A DOT spokesman did not respond to questions from the Trib on the status of the $500,000, nor other questions regarding the agency’s intended short- and long-term goals for its future study. At a June meeting of CB1’s Transportation Committee, Jennifer Leung, a DOT representative who announced the restart of the study, repeatedly said she did not have answers to the substantive questions posed to her about the agency’s plans.

“We are excited to resume our Lower Manhattan Pedestrian Priority Study and look forward to outreach with the community and other stakeholders in the coming month,” DOT spokesman Vin Barone said in a statement to the Trib.

“We really want to see this big and important project get picked up and the city move forward with it,” said Patrick Kennell, a CB1 member and president of the Financial District Neighborhood Association, which has been a leading advocate for streetscape improvements. Along with studying the problem, Kennell said, he wants the DOT to begin trying some “little interventions” soon to test what might work. (The DOT tried a six-hour experiment one Saturday in August, 2016, when it turned a 60-block area of FiDi into shared streets, with a 5 mile-an-hour speed limit for cars.)

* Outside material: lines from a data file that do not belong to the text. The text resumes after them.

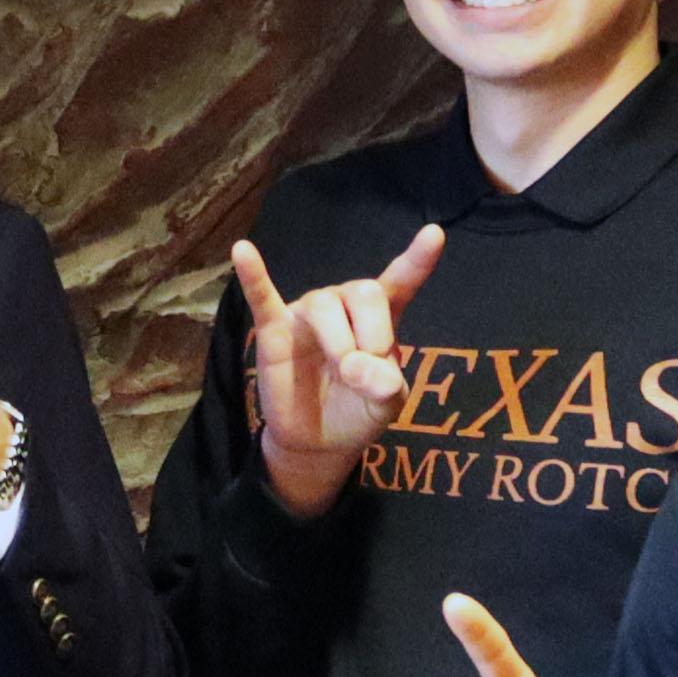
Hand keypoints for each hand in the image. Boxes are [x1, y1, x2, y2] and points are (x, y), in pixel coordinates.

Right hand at [235, 225, 444, 516]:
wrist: (316, 442)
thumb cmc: (357, 412)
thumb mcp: (386, 406)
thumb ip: (385, 387)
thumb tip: (360, 368)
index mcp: (381, 318)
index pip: (401, 281)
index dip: (417, 259)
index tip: (434, 234)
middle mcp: (344, 306)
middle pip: (362, 291)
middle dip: (371, 332)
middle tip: (363, 371)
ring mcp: (307, 315)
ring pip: (324, 304)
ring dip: (338, 339)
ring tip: (339, 371)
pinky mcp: (274, 329)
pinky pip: (262, 297)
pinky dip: (253, 275)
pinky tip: (243, 251)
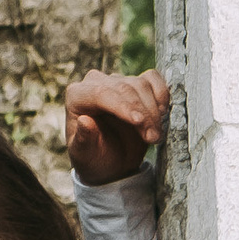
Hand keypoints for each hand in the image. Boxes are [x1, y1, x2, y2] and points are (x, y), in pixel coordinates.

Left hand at [64, 68, 168, 186]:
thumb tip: (85, 120)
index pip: (101, 93)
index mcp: (76, 96)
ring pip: (141, 85)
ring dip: (153, 111)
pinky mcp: (135, 83)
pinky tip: (162, 113)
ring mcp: (116, 80)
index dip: (123, 106)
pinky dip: (161, 94)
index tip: (139, 122)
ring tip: (154, 136)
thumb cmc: (93, 156)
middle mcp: (94, 82)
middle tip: (152, 138)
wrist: (110, 160)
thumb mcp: (85, 154)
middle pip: (124, 88)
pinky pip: (153, 79)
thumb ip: (83, 139)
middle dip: (143, 113)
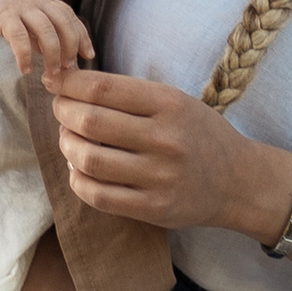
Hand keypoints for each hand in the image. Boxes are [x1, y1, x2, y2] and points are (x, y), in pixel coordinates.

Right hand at [0, 0, 96, 87]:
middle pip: (63, 22)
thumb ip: (34, 25)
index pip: (69, 15)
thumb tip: (48, 49)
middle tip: (69, 68)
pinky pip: (18, 37)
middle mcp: (34, 0)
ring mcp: (19, 6)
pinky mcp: (2, 14)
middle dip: (70, 46)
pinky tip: (25, 70)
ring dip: (52, 54)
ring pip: (46, 30)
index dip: (81, 35)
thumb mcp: (19, 7)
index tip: (88, 54)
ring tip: (51, 74)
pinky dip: (24, 55)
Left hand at [46, 68, 278, 229]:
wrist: (239, 181)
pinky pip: (98, 195)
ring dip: (66, 145)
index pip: (102, 88)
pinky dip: (77, 179)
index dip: (67, 84)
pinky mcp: (154, 208)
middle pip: (89, 121)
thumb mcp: (174, 101)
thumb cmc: (197, 134)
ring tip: (68, 139)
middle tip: (61, 111)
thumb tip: (68, 84)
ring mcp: (160, 176)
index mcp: (169, 103)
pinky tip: (79, 169)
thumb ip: (127, 94)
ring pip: (88, 158)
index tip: (52, 81)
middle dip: (63, 112)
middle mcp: (165, 139)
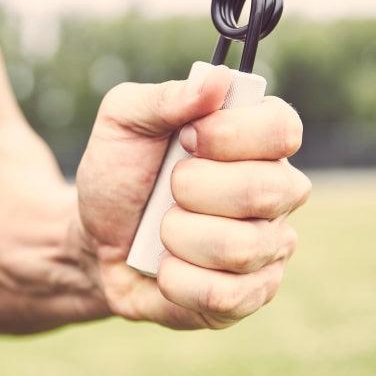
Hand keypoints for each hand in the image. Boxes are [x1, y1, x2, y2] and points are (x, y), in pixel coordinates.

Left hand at [76, 62, 310, 329]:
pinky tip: (165, 267)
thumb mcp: (123, 121)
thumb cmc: (119, 173)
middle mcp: (275, 191)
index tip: (185, 139)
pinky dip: (177, 280)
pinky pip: (226, 295)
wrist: (93, 239)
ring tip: (162, 229)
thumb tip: (216, 80)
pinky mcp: (250, 295)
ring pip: (242, 247)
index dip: (231, 135)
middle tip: (168, 188)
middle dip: (193, 189)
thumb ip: (165, 97)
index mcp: (255, 140)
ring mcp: (268, 247)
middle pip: (267, 191)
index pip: (283, 128)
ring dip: (178, 236)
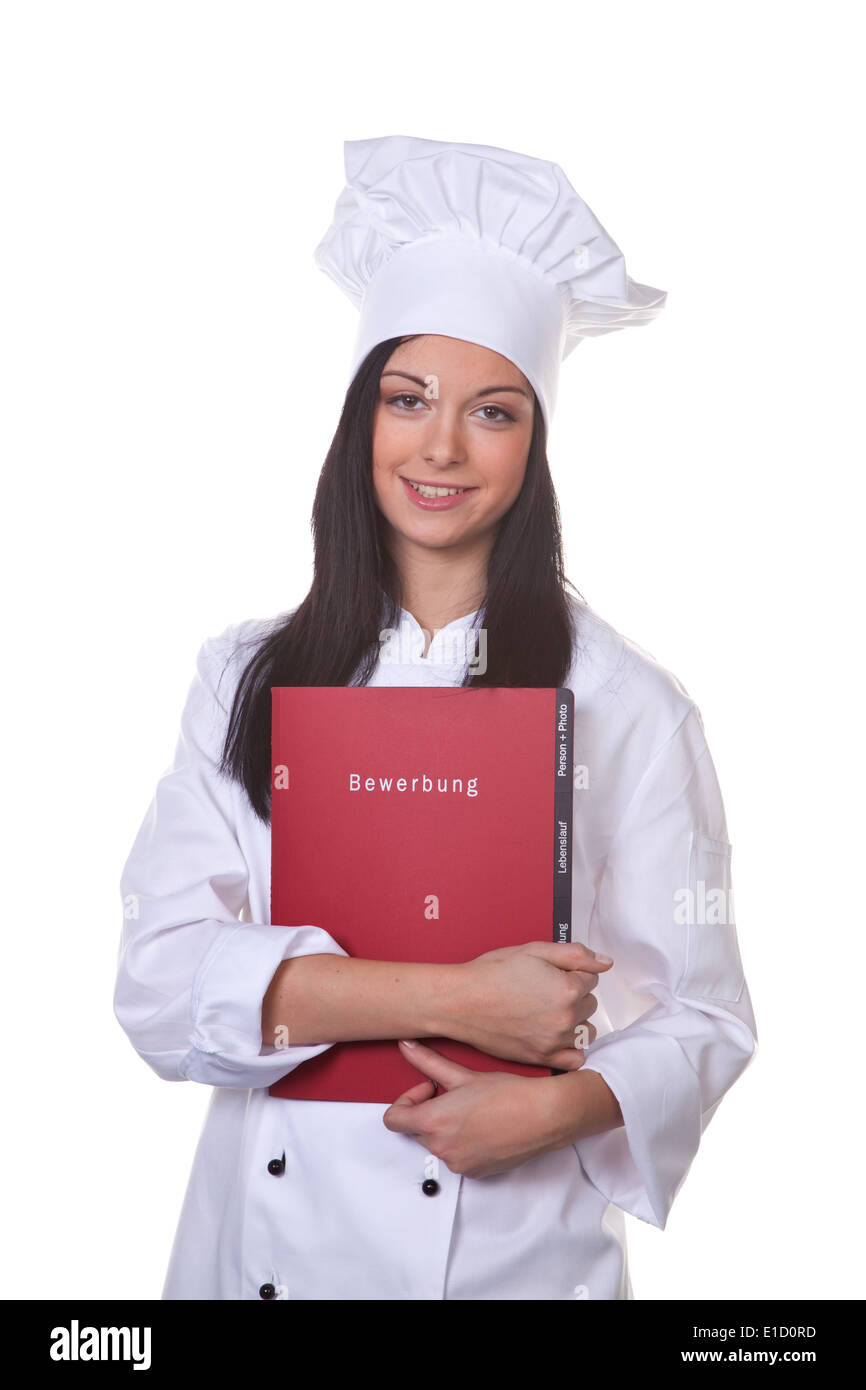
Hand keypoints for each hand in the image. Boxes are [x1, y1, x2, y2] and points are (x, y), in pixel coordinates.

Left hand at [383, 1040, 563, 1178]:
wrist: (543, 1116)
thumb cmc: (507, 1094)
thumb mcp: (463, 1074)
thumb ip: (428, 1062)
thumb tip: (406, 1046)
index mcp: (433, 1121)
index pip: (393, 1119)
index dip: (406, 1100)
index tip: (428, 1089)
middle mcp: (441, 1148)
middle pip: (416, 1130)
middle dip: (428, 1112)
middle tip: (454, 1096)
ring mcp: (458, 1164)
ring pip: (437, 1144)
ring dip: (446, 1128)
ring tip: (474, 1110)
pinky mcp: (474, 1173)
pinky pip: (457, 1157)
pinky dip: (463, 1144)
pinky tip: (484, 1127)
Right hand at [437, 941, 611, 1070]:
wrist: (460, 1002)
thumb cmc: (492, 974)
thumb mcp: (534, 951)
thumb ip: (576, 954)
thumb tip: (606, 962)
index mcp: (568, 988)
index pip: (591, 977)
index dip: (571, 971)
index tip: (550, 973)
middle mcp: (566, 1017)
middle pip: (590, 1003)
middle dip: (574, 995)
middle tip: (543, 990)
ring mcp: (555, 1041)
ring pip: (585, 1029)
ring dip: (573, 1020)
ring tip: (545, 1011)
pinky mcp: (542, 1058)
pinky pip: (575, 1058)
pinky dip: (570, 1048)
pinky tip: (554, 1035)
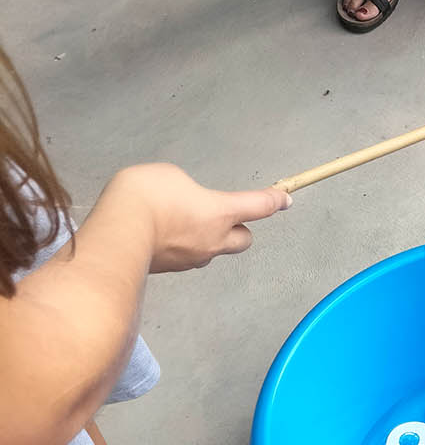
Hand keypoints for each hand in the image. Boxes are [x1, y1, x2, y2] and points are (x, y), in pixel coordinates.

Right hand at [103, 163, 291, 273]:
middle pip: (244, 239)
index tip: (284, 199)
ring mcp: (194, 258)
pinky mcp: (174, 268)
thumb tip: (187, 202)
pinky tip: (164, 233)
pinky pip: (189, 256)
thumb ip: (189, 190)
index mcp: (220, 212)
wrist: (118, 233)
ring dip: (209, 237)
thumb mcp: (172, 176)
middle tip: (225, 215)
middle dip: (240, 228)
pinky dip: (183, 245)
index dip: (274, 200)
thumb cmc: (145, 198)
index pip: (258, 207)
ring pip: (215, 250)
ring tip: (183, 221)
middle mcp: (214, 240)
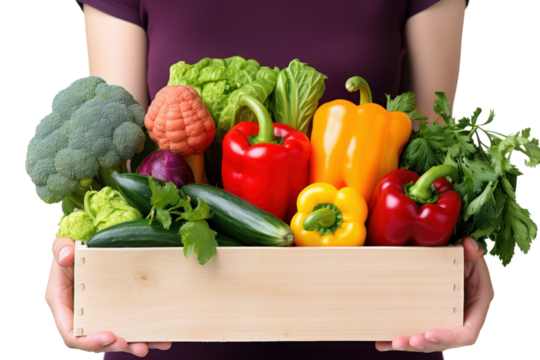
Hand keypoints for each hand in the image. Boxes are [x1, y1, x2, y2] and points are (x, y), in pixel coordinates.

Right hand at [44, 237, 171, 356]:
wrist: (87, 249)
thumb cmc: (73, 249)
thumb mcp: (63, 246)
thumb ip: (61, 248)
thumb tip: (67, 257)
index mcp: (63, 305)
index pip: (71, 333)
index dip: (88, 340)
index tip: (109, 336)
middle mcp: (79, 316)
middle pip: (94, 342)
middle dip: (114, 345)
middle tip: (134, 345)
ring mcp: (97, 316)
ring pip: (113, 339)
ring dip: (132, 345)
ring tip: (150, 346)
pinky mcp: (113, 313)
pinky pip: (127, 328)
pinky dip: (143, 335)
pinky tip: (160, 339)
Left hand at [375, 236, 494, 352]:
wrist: (455, 260)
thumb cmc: (466, 260)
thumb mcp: (472, 256)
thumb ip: (472, 253)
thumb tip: (468, 245)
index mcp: (475, 309)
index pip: (466, 333)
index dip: (448, 337)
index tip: (429, 334)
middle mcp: (460, 320)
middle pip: (442, 342)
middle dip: (423, 343)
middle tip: (405, 341)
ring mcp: (442, 322)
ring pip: (426, 342)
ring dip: (409, 344)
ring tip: (392, 343)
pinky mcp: (427, 320)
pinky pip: (413, 332)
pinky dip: (397, 338)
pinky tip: (382, 343)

With the Financial District’s residential population growing rapidly, the city began looking at pedestrian mobility in 1997 with its Lower Manhattan Pedestrianization Study. Then, under former Mayor Michael Bloomberg, there was the 2008 “A Street Management Framework for Lower Manhattan.”  In 2015 CB1 supported “Make Way for Lower Manhattan,” a study that considered solutions such as pedestrian-and-vehicle shared streets, and closing some streets to traffic altogether. The next year CB1 compiled its own survey of the area’s piled garbage, sidewalk sheds and other pedestrian obstructions that are a major part of the problem. That was followed, in 2019, with the de Blasio administration’s promise to look at options for creating new pedestrian priority streets and other measures in Lower Manhattan (within a wider geographical area than the Financial District). The DOT says it now plans to begin that study, called the Lower Manhattan Pedestrian Priority Streets Project.

In 2019, Kennell’s group sponsored an updated “Make Way for Lower Manhattan,” a report that called for measures such as freeing up curb space for deliveries and garbage pickup by re-assigning spots for placard parking. It also advocated for a “slow street” plan for curbless, widened sidewalks and narrowed, separately marked travel lanes.

“We have to make sure that pedestrians who aren’t at the same footing as a car and a bike are prioritized, but that it doesn’t exclude all of these other uses that are very necessary to the area,” Kennell said at a meeting last month of CB1’s Transportation Committee. “And that’s the tricky balance.”